Deep-learning algorithm aims to accelerate protein engineering


Alisa King-Kemplerer

Proteins are the molecular machines of all living cells and have been exploited for use in many applications, including therapeutics and industrial catalysts. To overcome the limitations of naturally occurring proteins, protein engineering is used to improve protein characteristics such as stability and functionality. In a new study, researchers demonstrate a machine learning algorithm that accelerates the protein engineering process. The study is reported in the journal Nature Communications.

Left: Huimin Zhao, Right: Jian Peng
Left: Huimin Zhao, Right: Jian Peng

Machine learning algorithms assist in protein engineering by reducing the experimental burden of methods such as directed evolution, which involves multiple rounds of mutagenesis and high-throughput screening.
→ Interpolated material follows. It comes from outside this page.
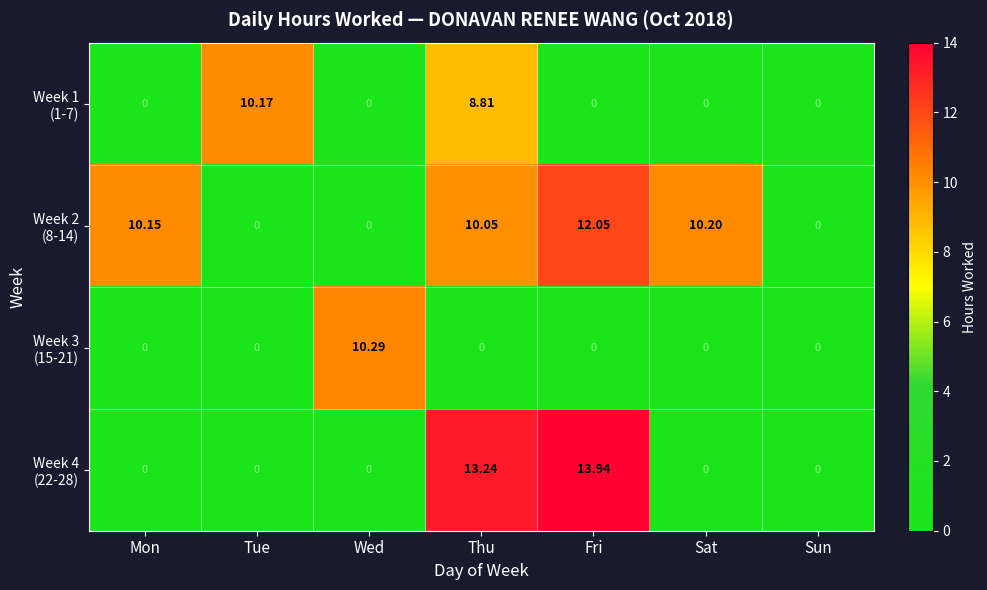

Which category has the highest value across all series?

Fri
They work by simulating and predicting the fitness of all possible sequences of the target protein after being trained on protein sequence databases.

Although many machine learning algorithms exist, few of them incorporate the evolutionary history of the target protein. This is where ECNet (evolutionary context-integrated neural network), a deep-learning algorithm, comes in.

“With ECNet, we are able to look at the target protein and all its homologs to see which residues are coupled together and are therefore important for that particular protein,” said Steven L. Miller Chair Professor of Chemical and Biomolecular Engineering Huimin Zhao, also Director of the National Science Foundation (NSF)-funded Molecule Maker Lab Institute. “We then combine that information and use the deep learning framework to figure out what kind of mutations are important for the target protein function.”

In a benchmark study, the researchers showed ECNet outperforming current methods on several deep mutagenesis datasets. As a follow-up, ECNet was used to engineer TEM-1 β-lactamase — an enzyme that confers resistance to β-lactam antibiotics — and identify variants that had improved fitness and therefore, were more resistant to ampicillin.

Furthermore, ECNet prioritized higher-order and novel mutants in the analysis. Having a computational tool that can successfully predict higher-order interactions can reduce experimental efforts, said Zhao.

“We are combining all the proteins in the database with the specific evolutionary history of the target protein to improve the prediction efficiency,” said Zhao. “We can then use the mutants that we generate from our experiments to further improve and train the model. This algorithm is still a work in progress, but it’s an overall improvement on what’s already known in the literature.”

Zhao said researchers are currently using ECNet to develop enzymes catalysts with improved selectivities.

This study was a joint effort with professor of computer science Jian Peng (CABBI). Other authors of the study include Yunan Luo, Guangde Jiang, Tianhao Yu, Yang Liu, Lam Vo, Hantian Ding, Yufeng Su, and Wesley Wei Qian.

This work was supported by the U.S. Department of Energy and the NSF.